How To Sprout Seeds
Sprouts are delicious, ever so versatile and super healthy. It’s easy to sprout all sorts of seed varieties at home. Read on to learn how to sprout seeds…
What are sprouted seeds?
Sprouts are partially germinated seeds: they are the beginnings of a new plant. You can sprout all sorts of seed varieties, including beans and lentils (which are both legumes), nuts and cereal grains. Oh and also seeds! When the seed is hydrated, biochemical reactions start to happen within, and it starts to grow. From the outside you can see the shoot and root growing out of the seed.
Nutrition of sprouted
The seed itself is a storage facility, containing all the nutrients the plant needs for growth. This is why seeds, legumes, nuts and whole grains are so healthful for us. However, the dormant seed has it’s nutrients packaged in such a way as to keep them safe from degradation. For example, minerals such as calcium, zinc and iron tend to be stuck to a molecule called phytate. Phytate is an ‘anti-nutrient’ that holds onto these precious minerals until they are needed by the plant. In fact phytate holds on to these minerals so tightly that even when the seed is put through the extreme environment of our digestive tract, our bodies still struggle to absorb them. That’s why phytate is considered an anti-nutrient: it prevents absorption of actual nutrients. So although seeds may have an impressive nutrient profile, some of those nutrients are poorly absorbed when we eat them.
When seeds are sprouted, however, biochemical changes occur to facilitate growth. Anti-nutrients are broken down, releasing nutrients and making them more bioavailable. Complex macronutrients (starches, proteins and fats) are processed to less complex molecules that are easier for us to digest. The plant may increase its fibre and vitamin content. Overall sprouted seeds probably contain fewer anti-nutrients, more fibre and a higher vitamin content than their un-sprouted counterparts.
I am speaking very broadly here. Different varieties of seeds will undergo different changes when they start to germinate. Plus the amount the plant is allowed to grow will impact the nutrients it contains. For example, dormant broccoli seeds will have a very different nutritional profile to sprouted broccoli seeds, which in turn will be very different to fully grown broccoli.
What to sprout
You can sprout any legumes, nuts, whole grains or seeds so long as they are raw and unprocessed. If they have been heated to increase their shelf life they won’t sprout: they are dead. It’s therefore important to check that the product you buy is OK for sprouting. I buy a sprouting mix from buywholefoodsonline.co.uk.
How to sprout seeds
The easiest way to sprout is to buy a sprouting jar (I have this one: https://www.amazon.co.uk/Vogel-Biosnacky-Germinator-Seed-Pack), though it is possible to use a colander.
To start your sprouting adventure, first wash your seeds. Next soak them in water in either a glass or ceramic container (you can use your sprouting jar). The seeds will grow as they hydrate: fill the container no more than 1/3 full with the seeds, and make sure there is plenty of water in there. You want to soak for 8-12hrs.
Next drain the water away. To do this either invert the sprouting jar or pour the seeds into a colander. Give them a quick wash then drain the wash water away. Now allow the seeds to sit at room temperature. This damp environment allows the seeds to germinate.
If using a sprouting jar simply turn it upside down.
If you are using a colander then cover the colander and it’s contents with a cloth.
The seeds need to sit in this damp environment for several days. Whilst they are germinating you will need to wash them twice daily: morning and evening. After a few days they will start to grow tails. When the tails are a few millimetres long your sprouts are ready!

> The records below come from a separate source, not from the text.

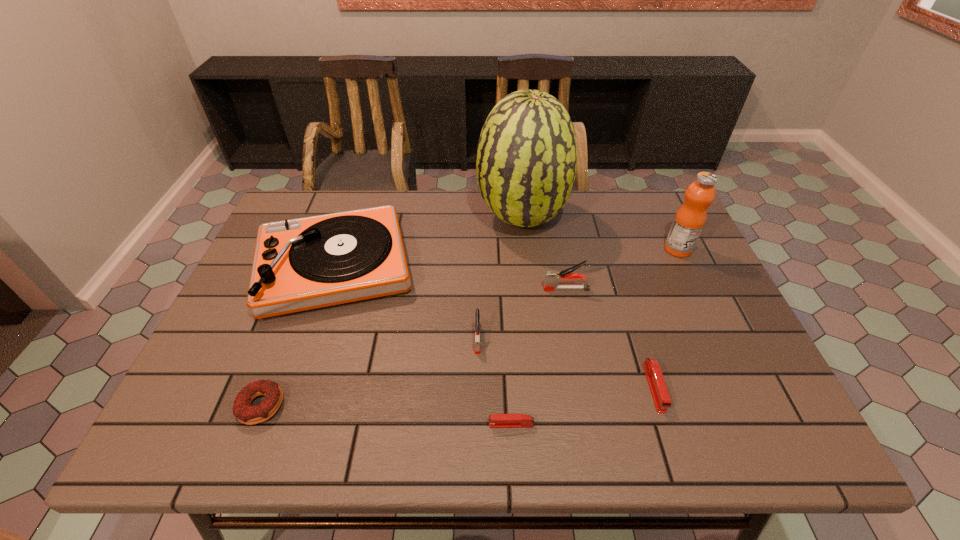
The image size is (960, 540). Identify the location of green watermelon. (526, 163).

Find the location of `the tallest object`. the tallest object is located at coordinates (526, 163).

The image size is (960, 540). I want to click on the rightmost object, so click(x=690, y=218).

Where is `fruit juice`? Image resolution: width=960 pixels, height=540 pixels. fruit juice is located at coordinates (690, 218).

Find the location of a particular element. Image resolution: width=960 pixels, height=540 pixels. record player is located at coordinates (300, 264).

Where is `the tallest stapler`? the tallest stapler is located at coordinates (552, 278).

Locate an element on the screen. the right gray stapler is located at coordinates (552, 278).

Identify the location of the leftmost stapler. [x=477, y=346].

You are a GUI agent. You are given a task and a screenshot of the screen. Output one action in this format:
    pyautogui.click(x=<x>, y=<y>)
    Task: Click on the nearer gray stapler
    
    Given the screenshot: What is the action you would take?
    pyautogui.click(x=477, y=346)

Locate an element on the screen. The image size is (960, 540). the rightmost stapler is located at coordinates (654, 376).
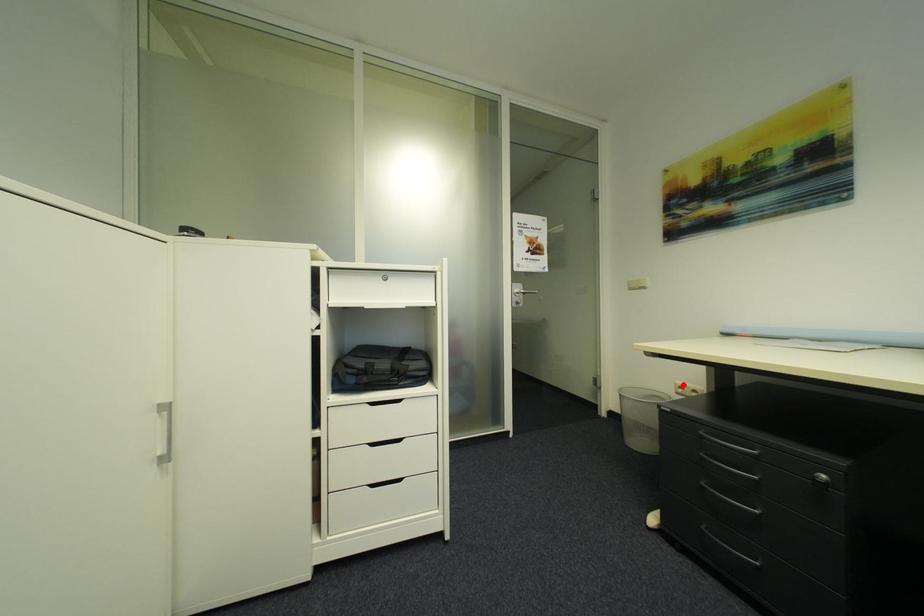
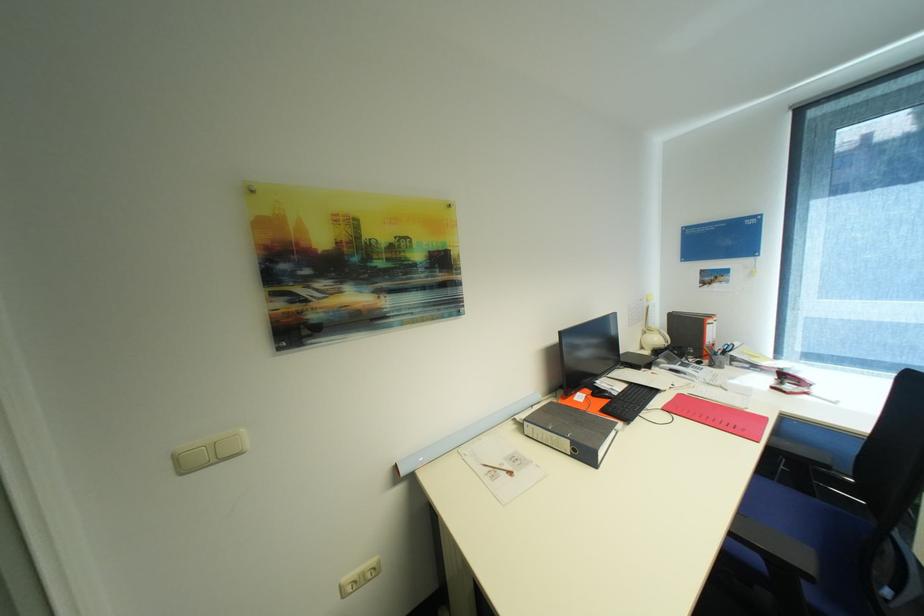
In the second image, find the point that corresponds to the highlighted location in the first image.

(348, 586)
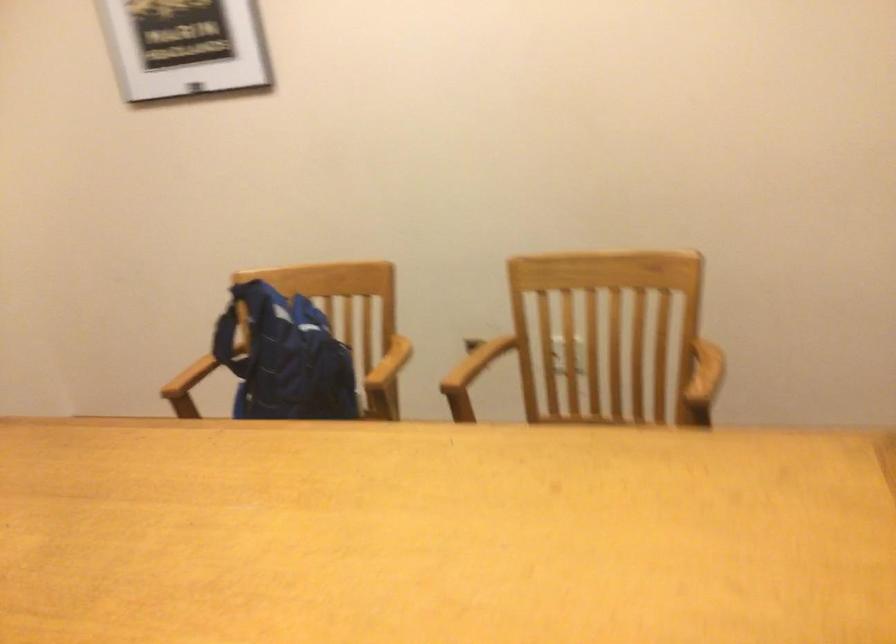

You have a bit of leeway here: although you need to refrigerate or eat them before they grow into mature plants, a day or so either way does no harm.
What to do with your sprouts
You can eat sprouts raw, though I prefer to cook them. Simply boil or sauté for a few minutes until they are soft. Raw or cooked sprouts can be stored in the fridge for a few days, or you can pop them in the freezer for a rainy day.

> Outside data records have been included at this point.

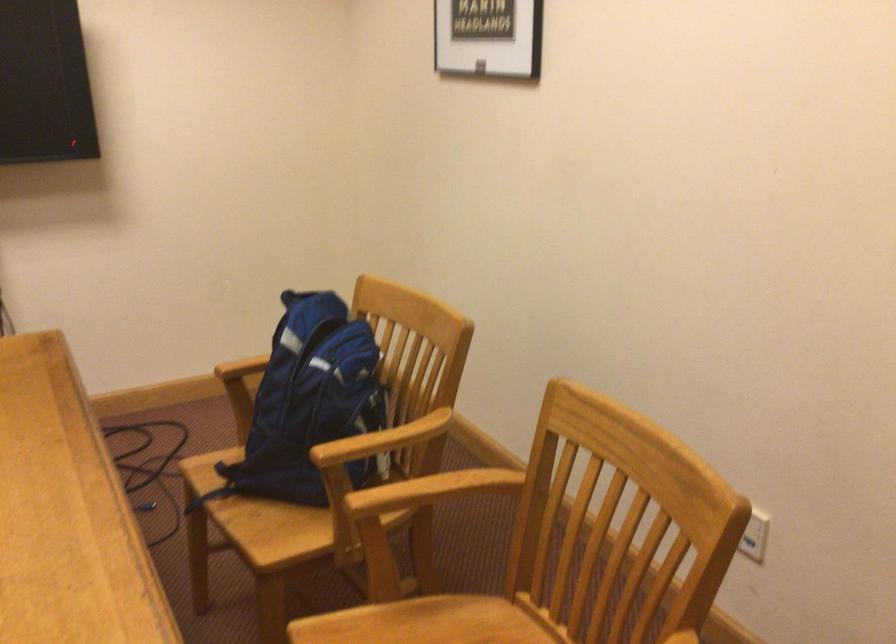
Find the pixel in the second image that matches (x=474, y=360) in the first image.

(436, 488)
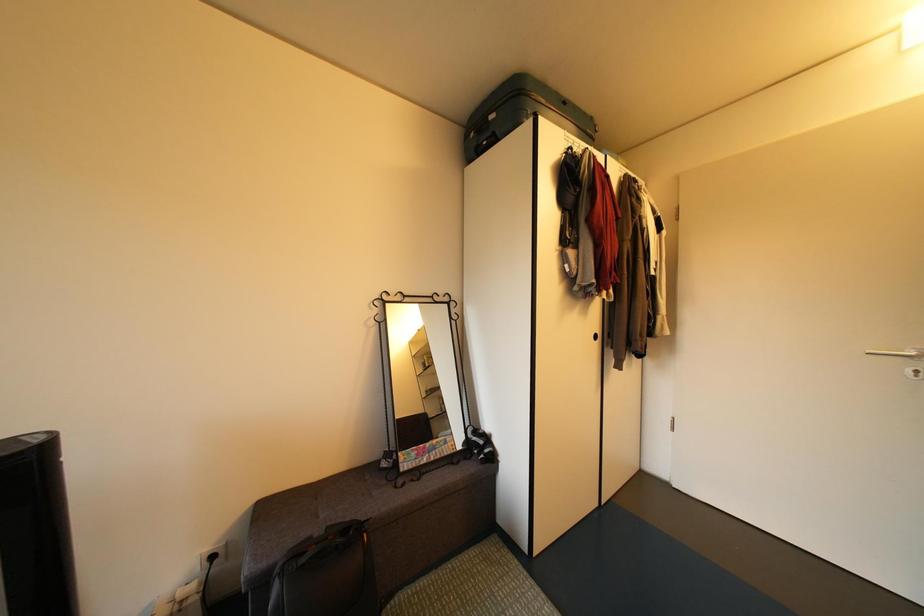
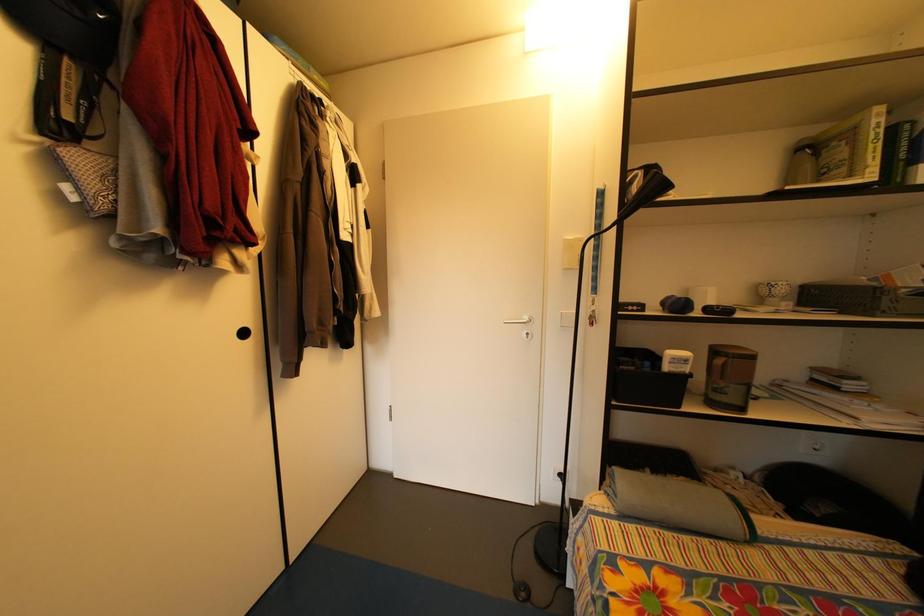
Question: The camera is either moving clockwise (left) or counter-clockwise (right) around the object. The first image is from the beginning of the video and the second image is from the end. Is the camera moving left or right when shooting the video?

Choices:
 (A) Left
 (B) Right

Answer: (A)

I often use sprouted beans and seeds to make hummus. For my oil free hummus recipe see here. You can use about 1 cup of sprouted beans and seeds instead of a tin of chickpeas.
You can also add sprouted beans and seeds to most dishes that call for regular legumes. For example add some boiled sprouts to a stir fry (see my stir fry recipe here), or sauté sprouts with vegetables as a side dish (see recipe here).
Free from: gluten, nut, soya, wheat
This is a vegan recipe
All external links are provided to highlight products that I think are fantastic. I do not receive any commission or sponsorship from any companies.
- sproutable seeds incuding beans, lentils, nuts and cereal grains
Wash your sproutable seeds. Then soak them in filtered water for 8-12hrs.
Wash the seeds again and drain away excess water. Leave the seeds in an upside down sprouting jar or covered colander.
Wash the seeds twice daily: morning and evening. Sprouts should be ready in about 3 days (depending on the variety of seeds used).
Store sprouted seeds in the fridge for up to 3 days, or pop them in the freezer.